I performed about a dozen half-hour-long training runs on my MacBook Pro (OS X 10.12.6) to get a feel for the impact on learning performance of things like ReLUs versus sigmoid activations in the hidden layer, RMS Prop versus vanilla gradient descent, and standardizing the rewards to have zero mean and unit variance (for a discussion of reward standarization, see Andrej Karpathy's blog under 'More general advantage functions'). I concluded that all three elements improved performance (possibly synergistically).
I then trained the model overnight on an imac (OS X 10.11.6). You can execute the train.sh bash script to replicate the training results below. The notation '$\langle \text{reward} \rangle$' represents an exponential moving average of rewards; 'dead neuron frac.' indicates the fraction of hidden neurons that are completely deactivated.
import pandas as pd
df = pd.read_table('./data/train.dat', names=['trajectory','reward','<reward>','$\cal L$','dead neuron frac.'])
df[:10]
| trajectory | reward | <reward> | $\cal L$ | dead neuron frac. | |
|---|---|---|---|---|---|
| 0 | 1 | -20 | -20.000 | -0.276 | 0.508 |
| 1 | 2 | -20 | -20.000 | -1.364 | 0.517 |
| 2 | 3 | -21 | -20.010 | 1.307 | 0.512 |
| 3 | 4 | -21 | -20.020 | -0.141 | 0.505 |
| 4 | 5 | -20 | -20.020 | -0.143 | 0.508 |
| 5 | 6 | -21 | -20.030 | -1.036 | 0.516 |
| 6 | 7 | -21 | -20.039 | 0.186 | 0.503 |
| 7 | 8 | -20 | -20.039 | -0.300 | 0.513 |
| 8 | 9 | -21 | -20.048 | 0.692 | 0.516 |
| 9 | 10 | -21 | -20.058 | -0.365 | 0.508 |
from matplotlib import pyplot as plt
%matplotlib inline
fontsize = 18
fontsize_tick = 16
fig = plt.figure(figsize=(10,6), facecolor='w')
ax = fig.add_subplot(111)
reward, = ax.plot(df['trajectory'], df['reward'], linewidth=2, label='reward')

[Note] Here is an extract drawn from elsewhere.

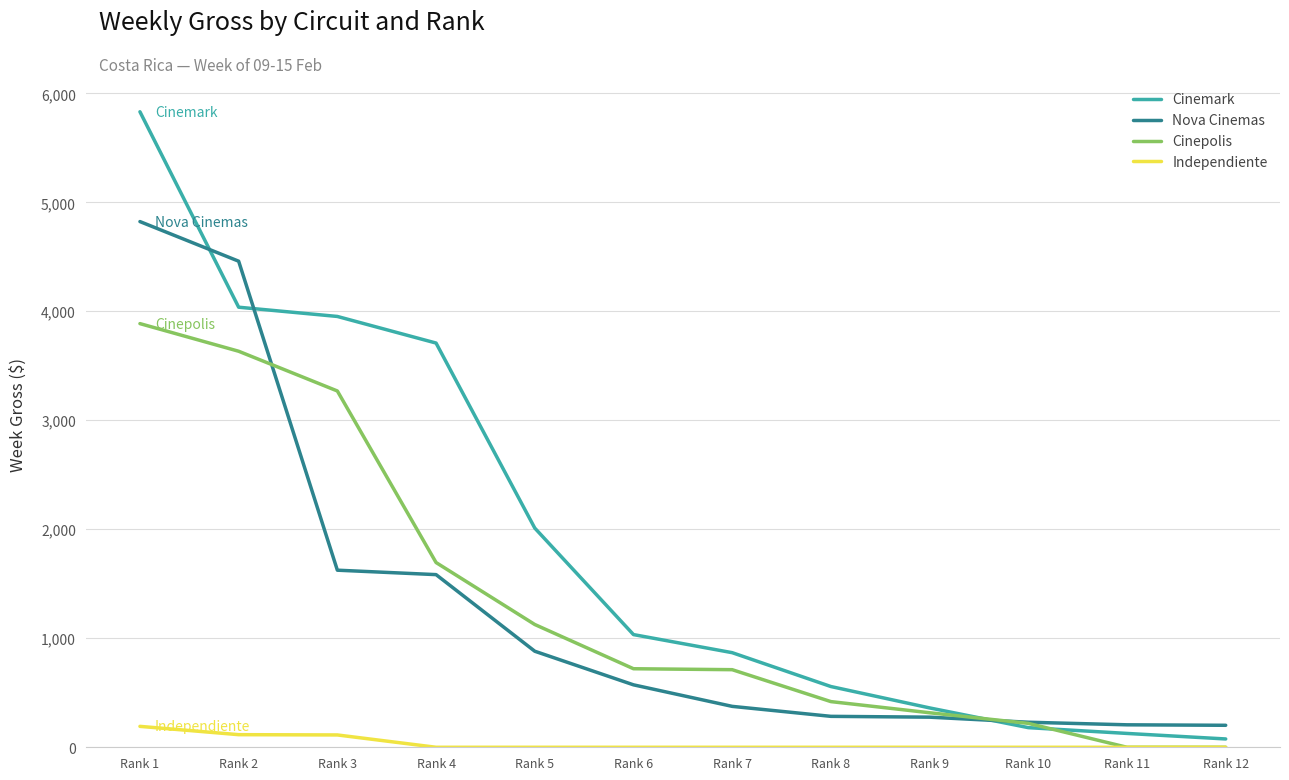

What are all the series names shown in the legend?

Cinemark, Nova Cinemas, Cinepolis, Independiente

reward_average, = ax.plot(df['trajectory'], df['<reward>'], linewidth=2, label='moving average of reward')
plt.legend(handles=[reward, reward_average], fontsize=fontsize)
ax.set_xlabel('training epoch (number of trajectories)', fontsize=fontsize)
ax.tick_params(axis='both', which='major', labelsize=fontsize_tick)
ax.set_ylim(-21, 21)
(-21, 21)
And here is a clip of the trained agent playing pong against the game simulator. The trained AI eventually wins, i.e. reaches 21 points first. (Use test.sh at the command line if you want to see the entire trajectory.) Not bad for 4 hours of training without the help of GPUs!
from src import test
from src import draw as dr
dr.display_frames(test.simulate_with_trained_policy(weights_filename='data/weights.cPickle',
number_time_points=1000,
render=False,
random_seed=0))
[2017-09-19 16:24:39,820] Making new env: Pong-v0
Others have written GPU-accelerated versions of the above. Sam Greydanus has written a TensorFlow implementation, and here is a MinPy implementation.
And of course one can go beyond the basic RL algorithm presented above. The leading Pong-v0 evaluations use an exciting parallelization technique called Asynchronous Advantage Actor-Critic (A3C) introduced by DeepMind in 2016.